Neuron stress and loss following rodent anterior ischemic optic neuropathy in double-reporter transgenic mice.

PURPOSE

Nonarteritic anterior ischemic optic neuropathy (NAION) is an optic nerve infarct involving axons of retinal ganglion cell (RGC) neurons. The rodent NAION model (rAION) can use transgenic mouse strains to reveal unique characteristics about the effects of sudden optic nerve ischemia on RGCs and their axons. The impact of rAION on RGC stress patterns, RGC loss, and their axons after axonal infarct were evaluated.

METHODS

A double-transgenic mouse strain was used, containing a construct with cyan fluorescent protein (CFP) under Thy-1 promoter control, and a construct with beta-galactosidase (lacZ) linked to the stress gene c-fos promoter. Thy-1 in the retina is expressed predominantly in RGCs, enabling stereologic analysis of CFP(+) RGC numbers and loss post-rAION-using confocal microscopy.

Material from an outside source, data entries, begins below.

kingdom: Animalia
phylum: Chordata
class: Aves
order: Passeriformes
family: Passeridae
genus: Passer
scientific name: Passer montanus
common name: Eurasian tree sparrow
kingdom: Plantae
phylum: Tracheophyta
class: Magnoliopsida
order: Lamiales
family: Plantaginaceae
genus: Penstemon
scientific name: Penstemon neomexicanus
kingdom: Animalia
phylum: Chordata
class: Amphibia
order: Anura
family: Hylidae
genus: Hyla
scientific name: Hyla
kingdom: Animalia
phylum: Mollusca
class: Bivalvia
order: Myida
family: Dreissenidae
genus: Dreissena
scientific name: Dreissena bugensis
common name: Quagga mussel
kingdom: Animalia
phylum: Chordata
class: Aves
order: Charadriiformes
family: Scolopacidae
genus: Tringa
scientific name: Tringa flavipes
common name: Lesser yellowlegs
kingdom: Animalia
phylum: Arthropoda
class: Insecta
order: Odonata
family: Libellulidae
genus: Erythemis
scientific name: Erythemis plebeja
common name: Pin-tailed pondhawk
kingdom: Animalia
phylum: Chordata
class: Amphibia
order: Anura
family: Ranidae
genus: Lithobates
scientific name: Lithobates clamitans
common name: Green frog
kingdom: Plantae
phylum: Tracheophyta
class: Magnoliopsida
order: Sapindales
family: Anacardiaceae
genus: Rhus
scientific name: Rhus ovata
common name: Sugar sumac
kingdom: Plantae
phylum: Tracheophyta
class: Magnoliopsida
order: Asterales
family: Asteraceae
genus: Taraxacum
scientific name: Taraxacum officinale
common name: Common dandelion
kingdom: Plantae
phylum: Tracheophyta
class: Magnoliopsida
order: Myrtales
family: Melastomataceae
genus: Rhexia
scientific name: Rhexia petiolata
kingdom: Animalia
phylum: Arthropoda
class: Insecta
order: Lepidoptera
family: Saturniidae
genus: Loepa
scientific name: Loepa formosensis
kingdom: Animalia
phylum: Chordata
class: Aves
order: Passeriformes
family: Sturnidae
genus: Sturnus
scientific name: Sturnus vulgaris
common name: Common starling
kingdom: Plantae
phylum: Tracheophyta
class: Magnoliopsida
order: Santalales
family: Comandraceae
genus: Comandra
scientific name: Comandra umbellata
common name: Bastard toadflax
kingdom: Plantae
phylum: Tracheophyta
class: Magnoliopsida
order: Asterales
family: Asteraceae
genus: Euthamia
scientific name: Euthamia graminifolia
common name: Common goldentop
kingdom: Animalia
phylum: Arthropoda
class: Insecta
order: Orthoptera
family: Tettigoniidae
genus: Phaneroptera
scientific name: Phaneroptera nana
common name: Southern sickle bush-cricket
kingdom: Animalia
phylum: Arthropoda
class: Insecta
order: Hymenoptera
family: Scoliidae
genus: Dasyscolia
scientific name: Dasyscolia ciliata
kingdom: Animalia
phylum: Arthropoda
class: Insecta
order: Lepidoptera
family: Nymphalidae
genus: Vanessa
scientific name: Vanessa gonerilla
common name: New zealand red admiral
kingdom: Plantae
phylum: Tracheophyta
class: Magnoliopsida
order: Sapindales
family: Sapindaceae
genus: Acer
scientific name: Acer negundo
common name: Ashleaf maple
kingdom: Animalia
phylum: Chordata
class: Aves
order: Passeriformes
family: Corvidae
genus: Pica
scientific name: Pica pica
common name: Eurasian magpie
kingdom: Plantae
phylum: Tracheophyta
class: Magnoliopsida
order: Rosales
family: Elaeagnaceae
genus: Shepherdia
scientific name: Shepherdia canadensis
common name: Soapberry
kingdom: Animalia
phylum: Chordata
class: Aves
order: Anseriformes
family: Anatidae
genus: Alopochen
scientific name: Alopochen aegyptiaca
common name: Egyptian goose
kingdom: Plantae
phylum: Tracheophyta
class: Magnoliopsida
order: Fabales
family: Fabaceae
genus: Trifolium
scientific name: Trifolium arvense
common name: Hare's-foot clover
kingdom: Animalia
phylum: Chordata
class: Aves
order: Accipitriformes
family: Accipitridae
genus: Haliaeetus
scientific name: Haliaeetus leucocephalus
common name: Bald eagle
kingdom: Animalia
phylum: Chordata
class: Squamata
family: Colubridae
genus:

RGC loss was correlated with axonal counts using transmission electron microscopy (TEM). LacZ immunohistochemistry was used to evaluate retinal cell stress after rAION.

RESULTS

The 45,000 CFP(+) cells in the RGC layer of control animals compared with previous RGC quantitative estimates. rAION produced RGC stress, defined as lacZ expression, in patterns corresponding with later RGC loss. rAION-associated RGC loss correlated with regional nerve fiber layer loss. Axonal loss correlates with stereologically determined RGC loss estimates in transgenic mice retinas.

CONCLUSIONS

Post-ON infarct RGC stress patterns correlate with regional RGC loss. Cellular lacZ levels in most RGCs are low, suggesting rAION-affected RGCs express c-fos only transiently. CFP(+) cell loss correlates closely with quantitative axonal loss, suggesting that the Thy-1 (CFP) transgenic mouse strain is appropriate for RGC stereologic analyses.